To make matters worse, the fact that access to fresh water would be greatly diminished means sanitation would become a real problem. Without proper sanitation, diseases would spread at an exponential rate. Due to these factors, no electricity means far more sick people and fewer ways to treat them.
No Electricity Means More Murders
Within days of the electricity going out, our society is almost guaranteed to collapse into chaos. If you aren’t convinced that would happen, just look at what happens when a natural disaster devastates just a single area of the US, then multiply that by the entire country. Looters would quickly steal anything they could get their hands on, and armed gangs would roam the streets.
Law enforcement would clash with them at first, but they would almost certainly be overwhelmed in little time at all. The chaos would cause people who were once law-abiding citizens to turn to crime, and the number of criminals law enforcement would have to deal with would go through the roof.

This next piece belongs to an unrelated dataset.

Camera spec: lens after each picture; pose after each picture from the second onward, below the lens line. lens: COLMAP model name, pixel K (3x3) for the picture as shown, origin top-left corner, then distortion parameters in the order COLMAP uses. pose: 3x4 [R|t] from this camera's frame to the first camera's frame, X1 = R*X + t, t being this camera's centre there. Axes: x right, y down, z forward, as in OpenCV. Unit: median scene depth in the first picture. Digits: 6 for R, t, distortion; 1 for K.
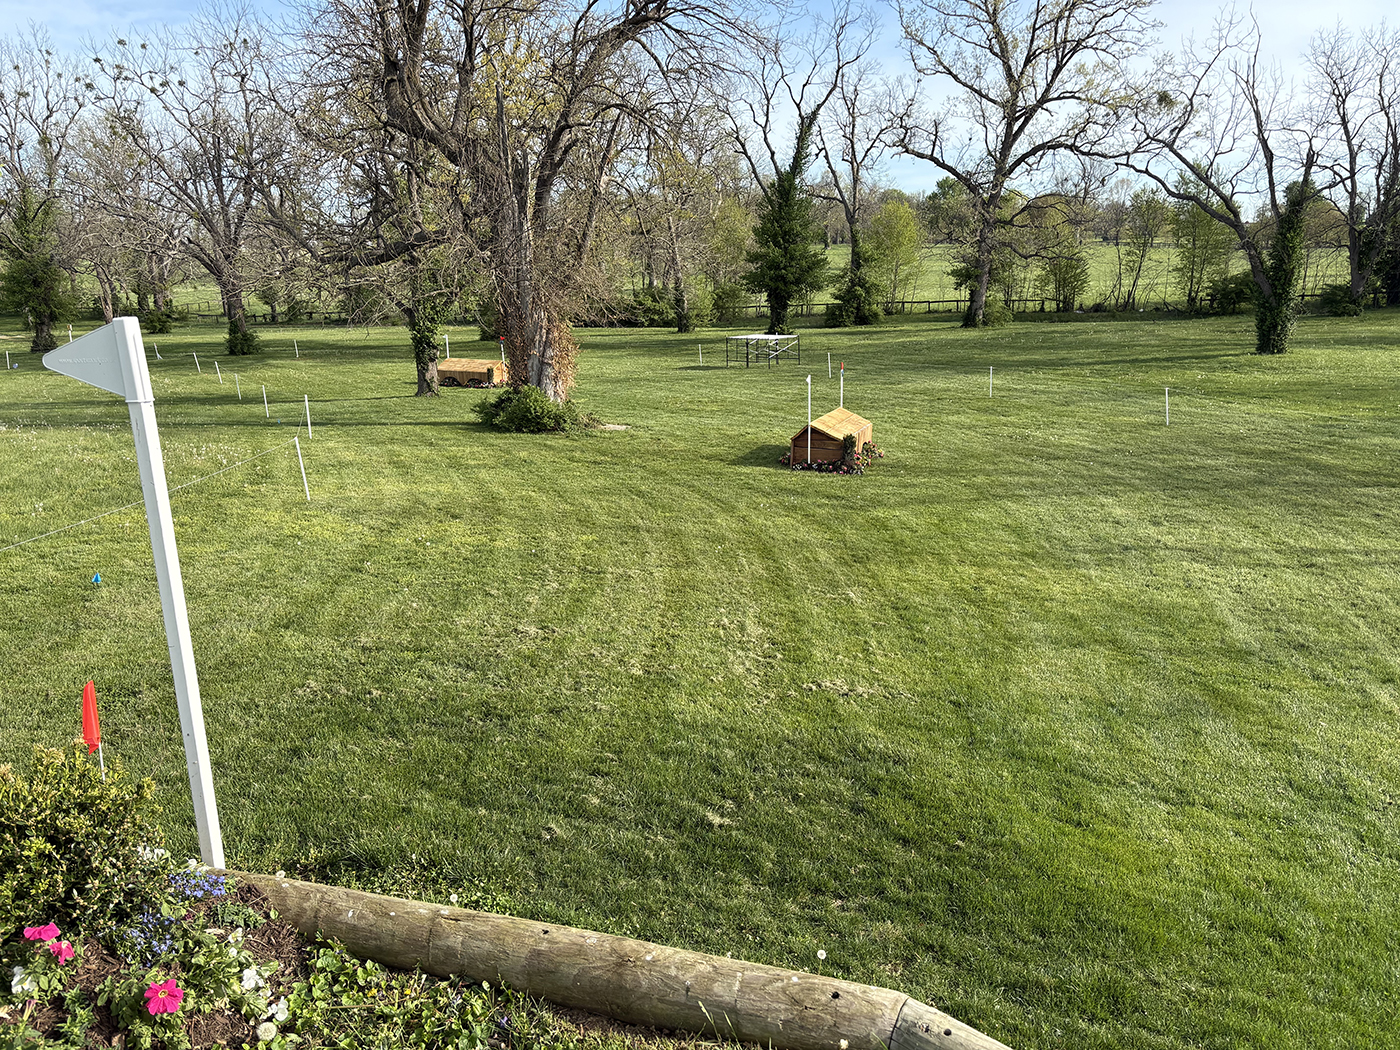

In addition, effective law enforcement is largely dependent on good communication and teamwork – both things that become a lot more difficult in a world without electricity.
All of this is to say that, without electricity, going outside your home would suddenly become a much more dangerous endeavor. Those who are able to avoid starvation, dehydration, disease, and death by the elements would constantly have to look over their shoulders to avoid being killed. It’s not a pretty picture of human nature, but it’s a grim reality.
How to Avoid Being One of the 90%
As you’re probably well aware by now, surviving in a world without electricity would be a very tall order. The fact that a single detonation could devastate us so completely is disconcerting, to say the least, which is why many of the nation’s top defense experts agree that an EMP is the most troubling threat we would face if we ever went to war with a country that was able to hit us with one.
That said, 90% of the population dying without electricity means that 10% will make it, and a little preparation will go a long way toward ensuring you and your family are one of the 10%. Start by making sure you have access to food and water supplies that are not dependent on electricity, and stockpile all the medical supplies you can.
If you live in an area where climate control is necessary for survival, either plan for an alternative way to heat or cool your home or put together a bug out bag and be prepared to leave fast. Lastly, make sure to lay low and avoid going out unless absolutely necessary.
Surviving without electricity certainly wouldn’t be easy, and the threat of an EMP is one that should not be taken lightly. However, it can be done.